Women and Self-Discovery

As scholar Sumathy Swamy articulates, "Laurence's Manawaka novels The Stone Angel (1964), A Jest of God (1966), The Fire Dwellers (1969), and The Diviners (1974)...[have] given remarkable portraits of women fighting with their personal determination through self-assessment to find significant prototypes in their lives. Her characters, in the opening of the novels, might be victims but by the end they refuse to become victimized."[10] Swamy goes onto describe that Laurence's main character, Morag, "searches for her identity as a woman, mother and writer and as an individual in a community."[10] For example, Morag learns about her sexual identity, realizing that "in lovemaking...touch is significantly more meaningful for Morag than sight and speech."[11]

Race and Post-Colonialism

Robert D. Chambers writes that "Morag dares to love across racial lines, and it may be this aspect, rather than anything else, which has made The Diviners so controversial within Canada."[12] Morag is a white-Canadian, while her lover, and Pique's father, is Métis. Neil ten Kortenaar claims that The Diviners is a post-colonial novel, two possible reasons being that "it is a rejection of England and English literature in favour of a native tradition based on orality; and it is a celebration of creolization, the blending of different cultures in an indigenous mix."[13] When Morag and Jules unite and Morag gives birth to Pique, the result "is a child who carries in her veins the blood of both settlers and indigenes.
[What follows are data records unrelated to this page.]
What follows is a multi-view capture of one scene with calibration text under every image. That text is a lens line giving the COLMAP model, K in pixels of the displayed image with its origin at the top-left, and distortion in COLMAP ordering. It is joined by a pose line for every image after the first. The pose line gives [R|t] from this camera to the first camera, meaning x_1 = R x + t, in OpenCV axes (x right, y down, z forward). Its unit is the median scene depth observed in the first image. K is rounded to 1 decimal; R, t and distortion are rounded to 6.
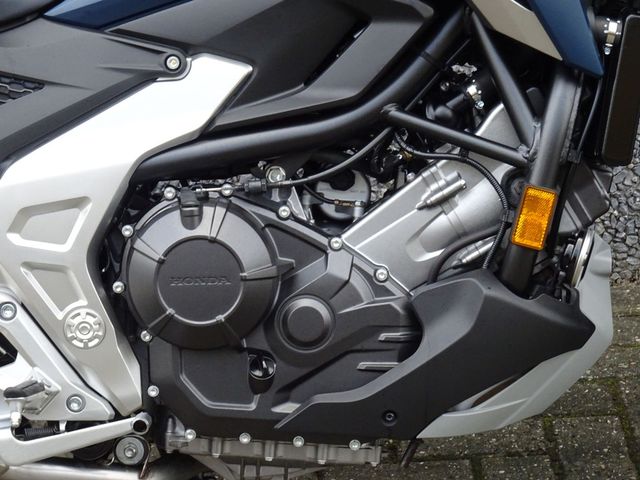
lens RADIAL K [[2275.4, 0, 319.6], [0, 2275.4, 240.3], [0, 0, 1]] dist [-0.086844, 0.000000]
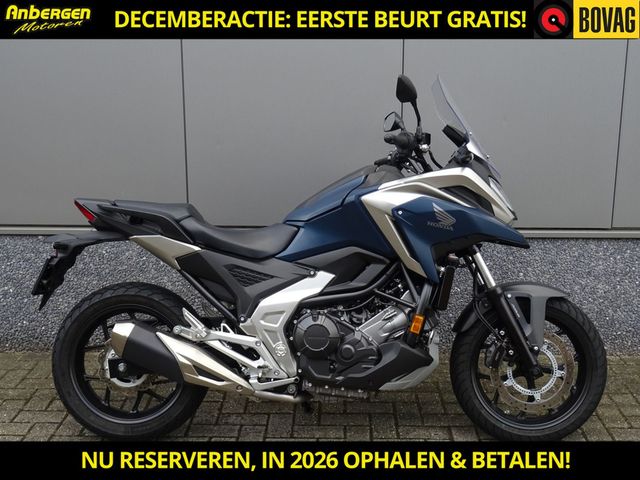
lens RADIAL K [[787.9, 0, 321.3], [0, 787.9, 238.0], [0, 0, 1]] dist [0.016405, 0.000000]
pose [[0.998350, 0.054481, -0.018144, -0.031960], [-0.056483, 0.988628, -0.139372, 0.033621], [0.010345, 0.140167, 0.990074, -0.170390]]
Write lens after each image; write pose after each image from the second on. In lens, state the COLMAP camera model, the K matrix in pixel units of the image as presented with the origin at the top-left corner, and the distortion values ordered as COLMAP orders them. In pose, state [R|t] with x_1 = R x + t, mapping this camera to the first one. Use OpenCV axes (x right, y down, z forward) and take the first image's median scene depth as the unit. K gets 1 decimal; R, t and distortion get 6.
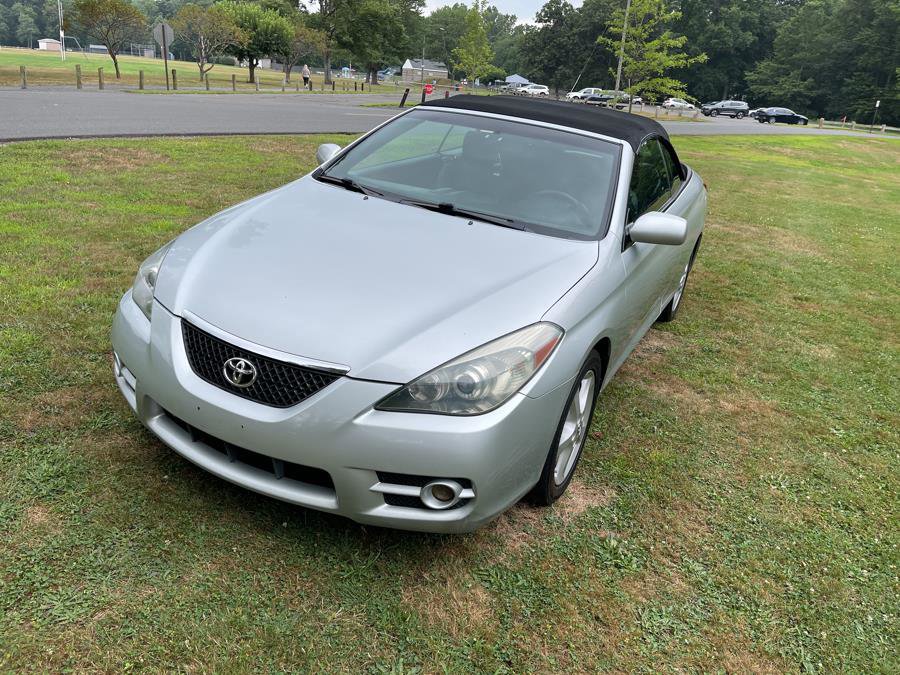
lens RADIAL K [[679.6, 0, 446.4], [0, 679.6, 339.0], [0, 0, 1]] dist [0.081443, -0.112595]
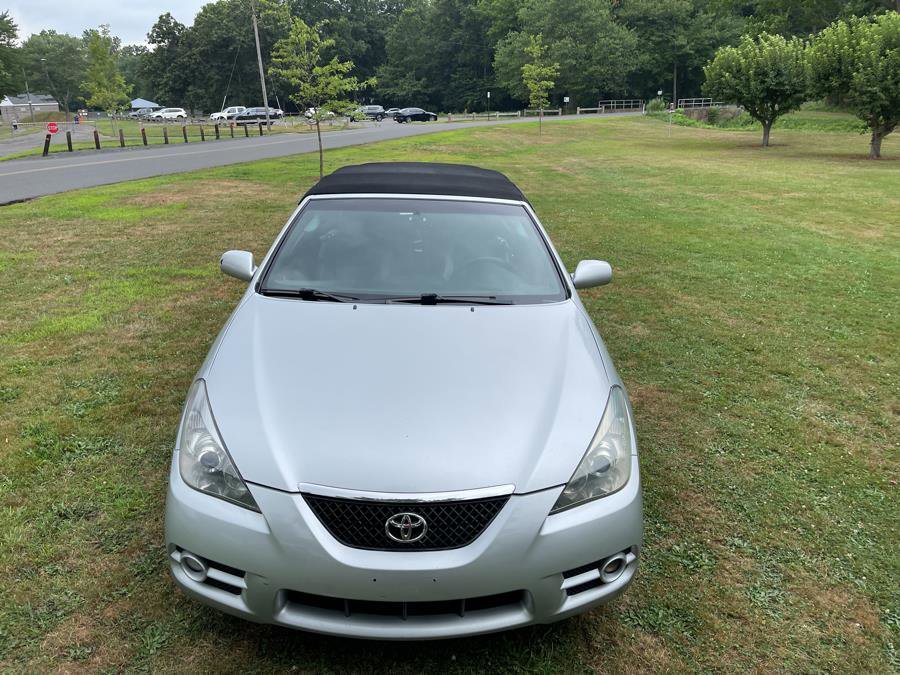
lens RADIAL K [[679.6, 0, 446.1], [0, 679.6, 330.9], [0, 0, 1]] dist [0.081443, -0.112595]
pose [[0.873124, -0.246902, 0.420350, -0.425981], [0.257514, 0.965733, 0.032353, -0.171309], [-0.413934, 0.079998, 0.906785, 0.052916]]
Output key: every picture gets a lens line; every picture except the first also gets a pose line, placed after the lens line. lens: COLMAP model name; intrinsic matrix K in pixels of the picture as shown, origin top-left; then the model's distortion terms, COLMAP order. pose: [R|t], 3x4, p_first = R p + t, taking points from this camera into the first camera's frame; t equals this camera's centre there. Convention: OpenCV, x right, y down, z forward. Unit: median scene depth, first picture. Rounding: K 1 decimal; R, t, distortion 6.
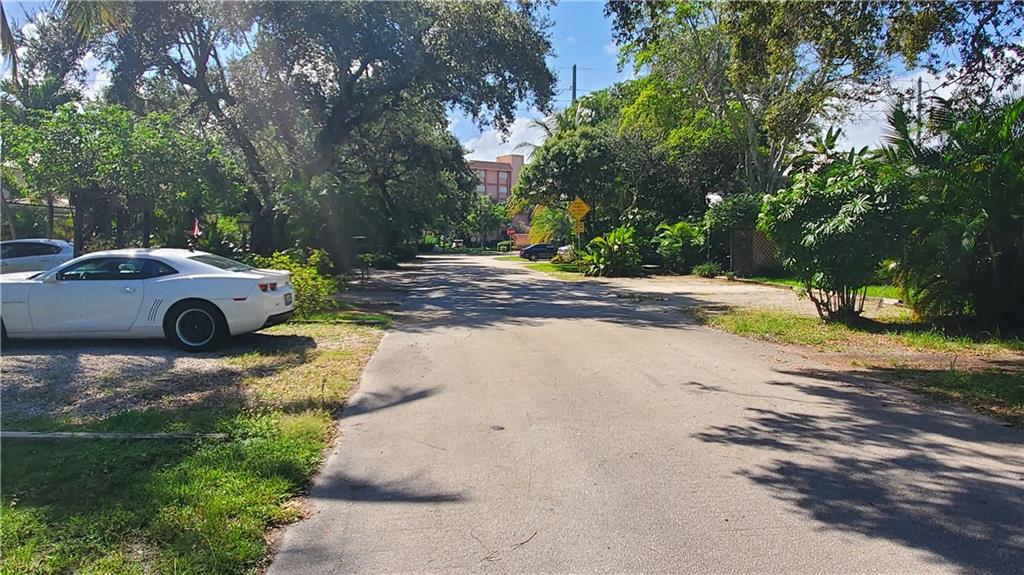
lens RADIAL K [[675.0, 0, 511.6], [0, 675.0, 268.3], [0, 0, 1]] dist [-0.004192, 0.000276]
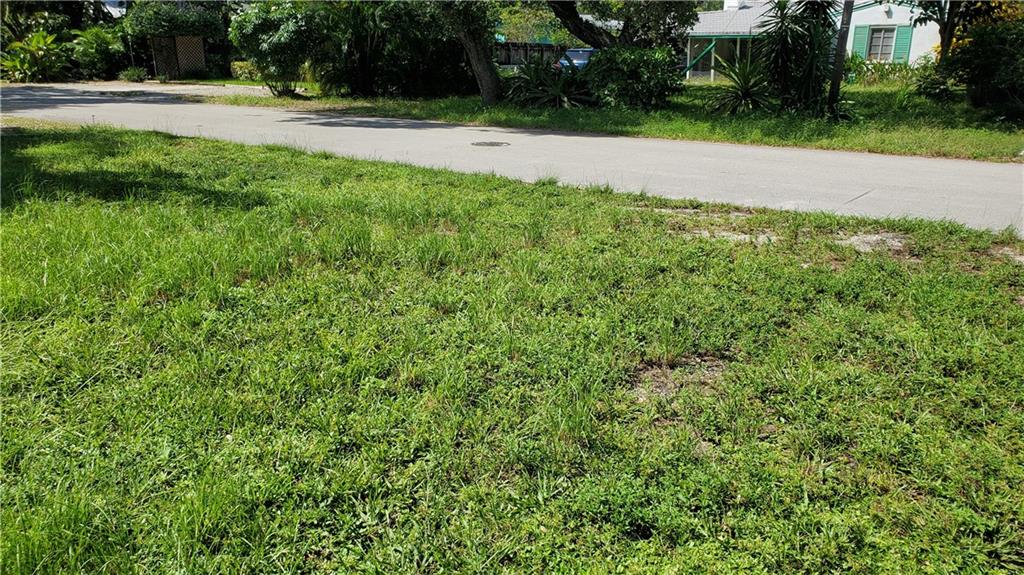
lens RADIAL K [[781.7, 0, 499.2], [0, 781.7, 289.1], [0, 0, 1]] dist [0.007244, -0.001426]
pose [[0.679725, -0.204931, 0.704256, -0.627415], [0.021275, 0.965279, 0.260352, 0.044294], [-0.733158, -0.161985, 0.660485, -0.773344]]
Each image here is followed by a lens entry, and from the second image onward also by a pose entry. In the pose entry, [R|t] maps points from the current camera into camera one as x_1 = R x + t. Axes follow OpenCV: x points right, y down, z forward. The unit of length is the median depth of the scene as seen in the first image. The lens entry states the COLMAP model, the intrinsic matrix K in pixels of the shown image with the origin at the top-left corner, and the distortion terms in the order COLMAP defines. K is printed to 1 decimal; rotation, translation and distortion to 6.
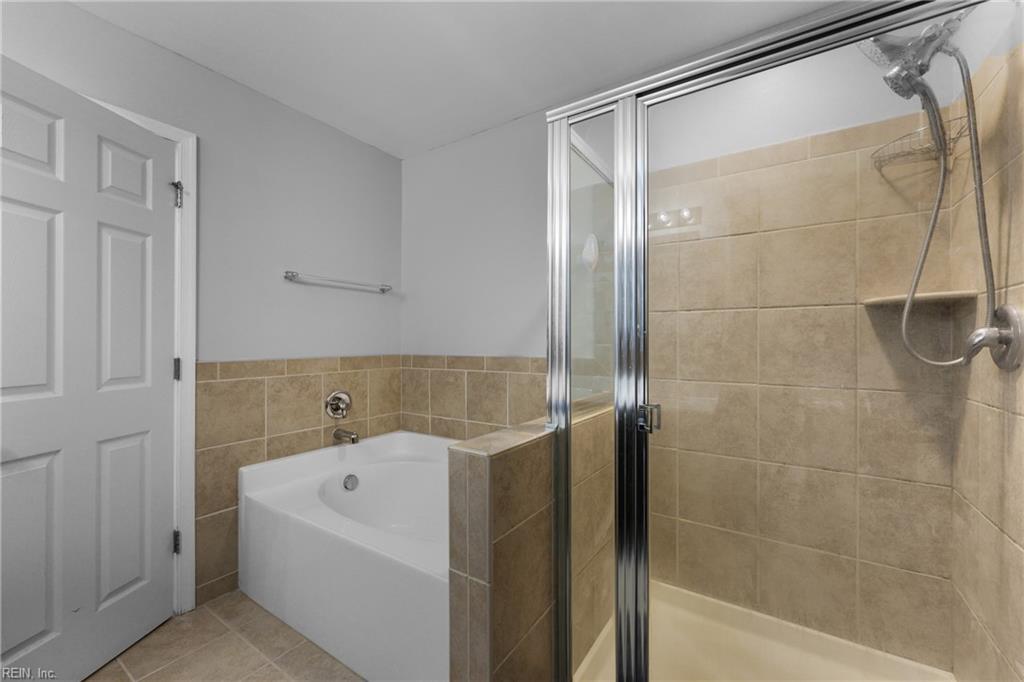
lens RADIAL K [[411.2, 0, 511.9], [0, 411.2, 348.4], [0, 0, 1]] dist [-0.002483, 0.000329]
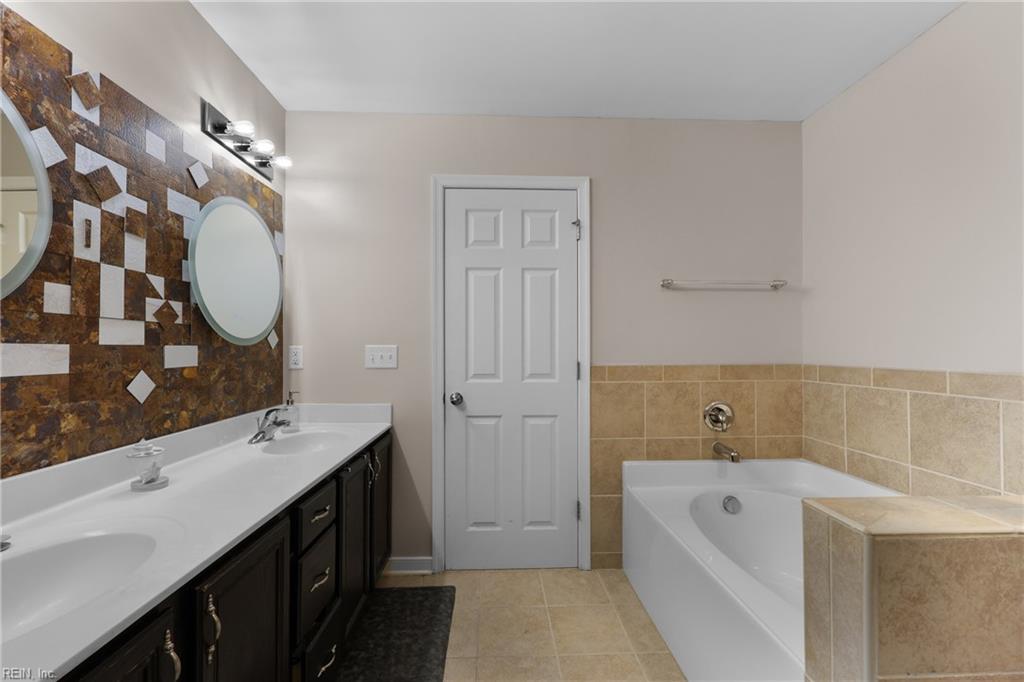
lens RADIAL K [[411.2, 0, 511.9], [0, 411.2, 348.4], [0, 0, 1]] dist [-0.002483, 0.000329]
pose [[0.578869, 0.001075, -0.815420, 0.064531], [-0.011075, 0.999917, -0.006543, -0.004766], [0.815345, 0.012818, 0.578833, 0.088940]]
Pique Tonnerre Gunn's inheritance is cultural as well as genetic. Her mother passes on to her the stories of both sides of the racial divide."

Language Redefined

Christl Verduyn argues that "The Diviners comprises a movement 'against language.' By probing words' meanings, and by devices such as the use of 'memory bank movies' and photographs, Laurence includes an interrogation of language and of writing itself. This allows the novel to question itself as a 'formed/formal language.' In this way, The Diviners participates in the critical examination of literature and language carries out in recent years by feminist literary theory."[11] For Verdyun, language in this novel is "a source and vehicle of contradiction."[11] For example, Christie's misuse of language aims to expose "social inauthenticity and counterfeit language" and Morag is both "attracted to and at the same time would like to reject his particular diction."[11]